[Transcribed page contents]
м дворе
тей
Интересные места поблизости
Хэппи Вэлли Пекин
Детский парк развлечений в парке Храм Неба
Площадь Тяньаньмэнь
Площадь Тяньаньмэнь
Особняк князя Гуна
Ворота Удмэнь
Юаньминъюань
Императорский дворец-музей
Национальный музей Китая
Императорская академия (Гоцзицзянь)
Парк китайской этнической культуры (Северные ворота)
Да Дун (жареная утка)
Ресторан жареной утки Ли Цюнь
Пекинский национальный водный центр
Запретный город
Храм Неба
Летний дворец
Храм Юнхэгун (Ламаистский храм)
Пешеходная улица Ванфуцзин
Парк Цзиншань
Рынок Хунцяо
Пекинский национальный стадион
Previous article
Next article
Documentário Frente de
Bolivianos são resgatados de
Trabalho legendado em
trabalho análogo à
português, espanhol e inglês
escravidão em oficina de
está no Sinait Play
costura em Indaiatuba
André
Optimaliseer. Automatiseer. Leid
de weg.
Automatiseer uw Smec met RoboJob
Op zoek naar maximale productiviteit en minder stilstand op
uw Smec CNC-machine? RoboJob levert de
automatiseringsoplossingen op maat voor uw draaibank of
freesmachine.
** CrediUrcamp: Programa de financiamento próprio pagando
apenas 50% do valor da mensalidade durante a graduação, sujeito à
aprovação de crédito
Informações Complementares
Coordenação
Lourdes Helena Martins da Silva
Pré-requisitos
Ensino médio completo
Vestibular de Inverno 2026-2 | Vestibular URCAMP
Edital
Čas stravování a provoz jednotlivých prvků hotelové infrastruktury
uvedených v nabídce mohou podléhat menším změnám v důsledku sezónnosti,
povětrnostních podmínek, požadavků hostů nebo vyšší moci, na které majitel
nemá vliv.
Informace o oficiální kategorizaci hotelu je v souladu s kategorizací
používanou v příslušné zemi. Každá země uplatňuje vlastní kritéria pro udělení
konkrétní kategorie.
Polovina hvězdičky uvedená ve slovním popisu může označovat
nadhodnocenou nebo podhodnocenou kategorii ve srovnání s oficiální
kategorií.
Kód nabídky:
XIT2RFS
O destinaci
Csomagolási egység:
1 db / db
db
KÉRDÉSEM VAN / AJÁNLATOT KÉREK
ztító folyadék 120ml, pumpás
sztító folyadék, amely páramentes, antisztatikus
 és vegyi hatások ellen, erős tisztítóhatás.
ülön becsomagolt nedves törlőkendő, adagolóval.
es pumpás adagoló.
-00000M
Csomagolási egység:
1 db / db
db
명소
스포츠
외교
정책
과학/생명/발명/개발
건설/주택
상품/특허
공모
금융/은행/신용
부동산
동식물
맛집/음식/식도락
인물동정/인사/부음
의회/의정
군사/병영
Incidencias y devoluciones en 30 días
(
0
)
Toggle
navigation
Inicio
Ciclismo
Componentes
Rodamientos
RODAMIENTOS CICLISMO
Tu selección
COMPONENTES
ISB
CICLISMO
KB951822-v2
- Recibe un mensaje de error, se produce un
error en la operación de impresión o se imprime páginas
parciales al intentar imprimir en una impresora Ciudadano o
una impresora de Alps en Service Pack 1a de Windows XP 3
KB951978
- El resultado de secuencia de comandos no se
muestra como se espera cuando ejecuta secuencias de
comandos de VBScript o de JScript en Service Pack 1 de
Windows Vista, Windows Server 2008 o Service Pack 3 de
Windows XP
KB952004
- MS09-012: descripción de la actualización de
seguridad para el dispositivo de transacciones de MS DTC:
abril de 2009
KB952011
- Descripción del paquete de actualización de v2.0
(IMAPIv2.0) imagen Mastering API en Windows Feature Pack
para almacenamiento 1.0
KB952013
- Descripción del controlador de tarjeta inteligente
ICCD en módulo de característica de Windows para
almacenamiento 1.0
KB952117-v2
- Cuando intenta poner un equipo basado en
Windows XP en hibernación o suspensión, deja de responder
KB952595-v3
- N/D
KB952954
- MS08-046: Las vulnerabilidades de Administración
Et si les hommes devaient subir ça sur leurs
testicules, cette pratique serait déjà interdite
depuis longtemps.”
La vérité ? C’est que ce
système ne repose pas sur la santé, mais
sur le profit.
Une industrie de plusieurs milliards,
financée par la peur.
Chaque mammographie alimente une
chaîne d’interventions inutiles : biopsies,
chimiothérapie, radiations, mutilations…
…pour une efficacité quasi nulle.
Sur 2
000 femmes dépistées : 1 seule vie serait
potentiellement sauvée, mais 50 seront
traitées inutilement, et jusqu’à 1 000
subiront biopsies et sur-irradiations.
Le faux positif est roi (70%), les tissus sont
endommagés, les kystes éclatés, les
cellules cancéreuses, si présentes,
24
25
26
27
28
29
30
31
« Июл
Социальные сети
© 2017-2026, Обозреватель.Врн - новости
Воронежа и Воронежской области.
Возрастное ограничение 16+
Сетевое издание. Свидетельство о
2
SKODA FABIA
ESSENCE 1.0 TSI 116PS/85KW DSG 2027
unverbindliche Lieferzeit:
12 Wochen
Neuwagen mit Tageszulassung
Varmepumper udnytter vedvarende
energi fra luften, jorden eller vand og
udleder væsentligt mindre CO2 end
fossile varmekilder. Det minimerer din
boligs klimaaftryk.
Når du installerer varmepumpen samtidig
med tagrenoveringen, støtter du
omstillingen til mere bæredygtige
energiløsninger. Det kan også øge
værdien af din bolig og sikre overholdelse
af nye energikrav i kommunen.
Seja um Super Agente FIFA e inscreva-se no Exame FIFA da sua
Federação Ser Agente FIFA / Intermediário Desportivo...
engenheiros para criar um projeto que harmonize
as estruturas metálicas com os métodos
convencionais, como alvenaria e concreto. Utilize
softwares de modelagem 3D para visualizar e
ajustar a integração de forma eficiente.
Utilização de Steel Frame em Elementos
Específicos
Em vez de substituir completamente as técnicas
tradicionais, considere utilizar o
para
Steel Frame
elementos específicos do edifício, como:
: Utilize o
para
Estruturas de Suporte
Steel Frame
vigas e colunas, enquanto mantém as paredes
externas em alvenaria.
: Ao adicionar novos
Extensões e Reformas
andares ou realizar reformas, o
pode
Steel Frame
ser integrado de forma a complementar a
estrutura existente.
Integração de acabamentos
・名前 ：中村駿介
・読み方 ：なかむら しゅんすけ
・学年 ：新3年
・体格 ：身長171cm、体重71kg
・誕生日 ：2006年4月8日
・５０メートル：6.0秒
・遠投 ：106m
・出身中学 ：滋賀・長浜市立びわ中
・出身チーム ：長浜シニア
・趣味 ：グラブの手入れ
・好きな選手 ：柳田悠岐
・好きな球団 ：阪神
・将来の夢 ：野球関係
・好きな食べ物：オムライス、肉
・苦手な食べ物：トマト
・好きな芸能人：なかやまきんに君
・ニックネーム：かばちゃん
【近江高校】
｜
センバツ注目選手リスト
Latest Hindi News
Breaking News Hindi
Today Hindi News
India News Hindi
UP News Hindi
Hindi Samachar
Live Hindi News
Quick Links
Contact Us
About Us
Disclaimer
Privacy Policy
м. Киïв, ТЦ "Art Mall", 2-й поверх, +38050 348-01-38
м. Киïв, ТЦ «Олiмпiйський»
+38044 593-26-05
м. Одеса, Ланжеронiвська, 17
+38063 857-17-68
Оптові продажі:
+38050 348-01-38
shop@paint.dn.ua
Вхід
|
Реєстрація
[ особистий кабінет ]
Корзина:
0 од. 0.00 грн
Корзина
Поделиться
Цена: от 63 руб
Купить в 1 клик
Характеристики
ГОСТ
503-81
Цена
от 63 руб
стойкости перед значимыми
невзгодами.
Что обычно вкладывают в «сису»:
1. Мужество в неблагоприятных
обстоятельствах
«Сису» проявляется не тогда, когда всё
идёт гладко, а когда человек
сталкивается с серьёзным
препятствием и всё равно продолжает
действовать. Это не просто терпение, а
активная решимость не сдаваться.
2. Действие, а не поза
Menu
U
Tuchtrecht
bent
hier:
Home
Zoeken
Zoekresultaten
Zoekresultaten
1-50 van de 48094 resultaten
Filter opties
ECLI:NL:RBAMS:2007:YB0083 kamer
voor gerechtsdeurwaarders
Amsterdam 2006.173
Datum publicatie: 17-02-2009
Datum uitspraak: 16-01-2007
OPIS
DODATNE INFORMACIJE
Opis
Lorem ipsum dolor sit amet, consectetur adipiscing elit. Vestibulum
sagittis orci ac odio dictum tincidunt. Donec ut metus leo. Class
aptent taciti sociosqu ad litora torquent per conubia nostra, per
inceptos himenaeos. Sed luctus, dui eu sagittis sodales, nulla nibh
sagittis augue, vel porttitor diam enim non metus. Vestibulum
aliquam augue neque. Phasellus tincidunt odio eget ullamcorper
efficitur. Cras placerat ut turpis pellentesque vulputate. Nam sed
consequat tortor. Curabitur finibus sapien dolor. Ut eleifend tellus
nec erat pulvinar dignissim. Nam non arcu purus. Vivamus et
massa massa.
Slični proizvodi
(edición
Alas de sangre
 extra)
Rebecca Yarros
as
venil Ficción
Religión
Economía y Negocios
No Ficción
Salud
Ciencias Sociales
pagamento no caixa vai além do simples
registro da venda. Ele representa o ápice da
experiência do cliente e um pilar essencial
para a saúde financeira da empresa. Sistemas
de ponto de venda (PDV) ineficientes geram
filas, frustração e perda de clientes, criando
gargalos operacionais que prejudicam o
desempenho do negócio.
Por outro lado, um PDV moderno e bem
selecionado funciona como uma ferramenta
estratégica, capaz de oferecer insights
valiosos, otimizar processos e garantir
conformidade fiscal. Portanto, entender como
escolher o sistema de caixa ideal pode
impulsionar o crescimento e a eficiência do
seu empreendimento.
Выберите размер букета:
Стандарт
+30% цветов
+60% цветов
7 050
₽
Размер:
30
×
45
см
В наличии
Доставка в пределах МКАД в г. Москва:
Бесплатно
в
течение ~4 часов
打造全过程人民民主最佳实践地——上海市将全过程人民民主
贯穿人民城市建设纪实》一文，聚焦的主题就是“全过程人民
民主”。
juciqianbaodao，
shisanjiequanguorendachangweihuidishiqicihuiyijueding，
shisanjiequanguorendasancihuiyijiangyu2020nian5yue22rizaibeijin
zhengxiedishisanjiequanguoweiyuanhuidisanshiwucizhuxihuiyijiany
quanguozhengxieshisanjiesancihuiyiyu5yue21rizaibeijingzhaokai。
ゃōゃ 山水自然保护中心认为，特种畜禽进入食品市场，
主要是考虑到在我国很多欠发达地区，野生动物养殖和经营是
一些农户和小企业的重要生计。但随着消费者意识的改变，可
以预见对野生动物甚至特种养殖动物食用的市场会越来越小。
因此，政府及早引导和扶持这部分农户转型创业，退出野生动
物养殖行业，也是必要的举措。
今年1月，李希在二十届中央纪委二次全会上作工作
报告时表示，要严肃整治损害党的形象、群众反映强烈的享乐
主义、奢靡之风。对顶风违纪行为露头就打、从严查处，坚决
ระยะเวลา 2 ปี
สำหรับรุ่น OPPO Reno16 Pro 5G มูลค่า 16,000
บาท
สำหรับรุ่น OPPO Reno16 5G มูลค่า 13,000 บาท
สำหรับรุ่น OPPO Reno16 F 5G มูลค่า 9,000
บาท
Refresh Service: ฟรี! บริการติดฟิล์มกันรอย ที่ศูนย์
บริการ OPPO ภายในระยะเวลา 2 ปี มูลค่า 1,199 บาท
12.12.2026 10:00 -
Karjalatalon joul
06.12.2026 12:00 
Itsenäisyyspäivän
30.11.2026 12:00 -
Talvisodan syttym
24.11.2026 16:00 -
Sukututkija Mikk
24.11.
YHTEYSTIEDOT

**Exercise:**
Starting with the line that holds "externas em alvenaria." and ending with the line that holds "センバツ注目選手リスト", retype every line in the data above exactly, and nothing else.

**Solution to this exercise:**
externas em alvenaria.
: Ao adicionar novos
Extensões e Reformas
andares ou realizar reformas, o
pode
Steel Frame
ser integrado de forma a complementar a
estrutura existente.
Integração de acabamentos
・名前 ：中村駿介
・読み方 ：なかむら しゅんすけ
・学年 ：新3年
・体格 ：身長171cm、体重71kg
・誕生日 ：2006年4月8日
・５０メートル：6.0秒
・遠投 ：106m
・出身中学 ：滋賀・長浜市立びわ中
・出身チーム ：長浜シニア
・趣味 ：グラブの手入れ
・好きな選手 ：柳田悠岐
・好きな球団 ：阪神
・将来の夢 ：野球関係
・好きな食べ物：オムライス、肉
・苦手な食べ物：トマト
・好きな芸能人：なかやまきんに君
・ニックネーム：かばちゃん
【近江高校】
｜
センバツ注目選手リスト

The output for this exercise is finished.